While extensive research over the past decades has shown the advantages of PET imaging over other diagnostic techniques, its widespread clinical use was limited by the limited availability of PET scanners and their relatively high cost. With the advent of hybrid scanners combining multidetector CT and PET scanners in one single machine, it is possible today to combine the anatomical information of coronary CT angiography with myocardial metabolism and perfusion from PET images in a single examination. These combined imaging devices open new perspectives on alternative clinical pathways for evaluating patients with CAD.

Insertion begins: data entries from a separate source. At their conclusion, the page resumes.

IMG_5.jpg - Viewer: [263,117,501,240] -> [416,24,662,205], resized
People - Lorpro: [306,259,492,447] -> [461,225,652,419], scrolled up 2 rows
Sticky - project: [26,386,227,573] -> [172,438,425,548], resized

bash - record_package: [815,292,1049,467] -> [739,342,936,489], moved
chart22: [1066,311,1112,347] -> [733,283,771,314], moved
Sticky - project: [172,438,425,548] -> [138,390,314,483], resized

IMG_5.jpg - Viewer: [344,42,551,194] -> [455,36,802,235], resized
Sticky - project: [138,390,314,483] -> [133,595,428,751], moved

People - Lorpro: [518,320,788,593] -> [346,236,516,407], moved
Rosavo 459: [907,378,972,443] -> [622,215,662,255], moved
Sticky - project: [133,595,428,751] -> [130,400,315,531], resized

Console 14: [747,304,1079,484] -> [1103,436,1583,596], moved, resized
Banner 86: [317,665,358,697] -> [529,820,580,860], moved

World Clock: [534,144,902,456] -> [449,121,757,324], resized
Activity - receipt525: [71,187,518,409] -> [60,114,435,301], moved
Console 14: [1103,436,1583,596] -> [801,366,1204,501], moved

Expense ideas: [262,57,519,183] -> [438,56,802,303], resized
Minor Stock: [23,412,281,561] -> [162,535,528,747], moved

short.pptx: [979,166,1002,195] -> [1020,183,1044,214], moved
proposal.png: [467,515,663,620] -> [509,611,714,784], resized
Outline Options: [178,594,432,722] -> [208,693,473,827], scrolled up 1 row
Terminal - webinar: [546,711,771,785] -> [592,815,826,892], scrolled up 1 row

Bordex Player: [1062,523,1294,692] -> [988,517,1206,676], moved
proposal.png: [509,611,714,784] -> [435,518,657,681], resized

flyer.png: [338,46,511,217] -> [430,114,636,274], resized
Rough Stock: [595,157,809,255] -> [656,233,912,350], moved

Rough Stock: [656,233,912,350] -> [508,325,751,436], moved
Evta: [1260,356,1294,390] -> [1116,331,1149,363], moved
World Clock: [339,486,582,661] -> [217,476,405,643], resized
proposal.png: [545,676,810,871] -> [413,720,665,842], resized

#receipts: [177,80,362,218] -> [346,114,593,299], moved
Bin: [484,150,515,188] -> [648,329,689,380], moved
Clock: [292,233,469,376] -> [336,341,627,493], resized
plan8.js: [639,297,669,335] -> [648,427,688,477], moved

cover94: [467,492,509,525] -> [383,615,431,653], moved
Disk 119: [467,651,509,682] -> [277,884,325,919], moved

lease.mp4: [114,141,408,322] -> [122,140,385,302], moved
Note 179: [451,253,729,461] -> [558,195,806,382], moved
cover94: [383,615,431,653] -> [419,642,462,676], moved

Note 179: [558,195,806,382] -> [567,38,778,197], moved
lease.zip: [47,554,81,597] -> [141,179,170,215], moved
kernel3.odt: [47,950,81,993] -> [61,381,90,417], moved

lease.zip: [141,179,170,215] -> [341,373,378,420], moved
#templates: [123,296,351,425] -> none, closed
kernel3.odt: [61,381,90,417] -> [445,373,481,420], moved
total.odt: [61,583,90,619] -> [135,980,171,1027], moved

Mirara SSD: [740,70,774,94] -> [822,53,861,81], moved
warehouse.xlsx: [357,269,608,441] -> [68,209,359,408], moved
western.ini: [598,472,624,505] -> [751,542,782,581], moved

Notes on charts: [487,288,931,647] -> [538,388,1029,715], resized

Awider adoption of these new hybrid scanners in the market due to their ability to perform different types of examinations is leading to a wider availability of the PET imaging techniques as well. It is anticipated that in the future a wider adoption of combined PET/CT techniques in cardiology will lead to better assessment of the severity and haemodynamic significance of coronary artery lesions prior to therapeutic interventions.

Discussion and conclusion

With the emergence of every new diagnostic tool comes the controversy of challenging the established methods and techniques. Coronary CTA is one among a constellation of new imaging modalities that will reshape clinical practice in cardiology and offer alternative pathways for diagnosis of coronary artery disease. The rapid evolution of the technology has exceeded the most optimistic predictions and has taken the whole medical community by surprise.

Coronary CTA adoption is rapidly growing while clinical evidences gathered from controlled studies lag behind the rapid evolution of the technology [26,27,28]. In most cases, while clinical trials are undertaken, by the time sufficient results are obtained, the technology has already undergone a quantum leap in performance that renders the data obsolete. Sufficient data, however, have been published showing that the technique has reached a level of performance that establishes its value as a reliable alternative to coronary angiograms for diagnosis of coronary artery lesions. Further technical improvement of imaging devices can only improve its accuracy and help address remaining drawbacks such as radiation dose and irregular heart rates.

There is no doubt however that coronary CTA will have a significant impact on reducing the number of unnecessary invasive coronary arteriograms in patients with normal or nonsignificant coronary artery lesions [4,11,12]. With the growing clinical evidence that not all coronary stenoses require therapeutic interventions and outcome studies showing that conservative treatment of significant lesions with minimal haemodynamic effect has the same outcome as invasive therapeutic interventions [9,29], coronary CTA will play an increasing role in clinical decision making [27,30].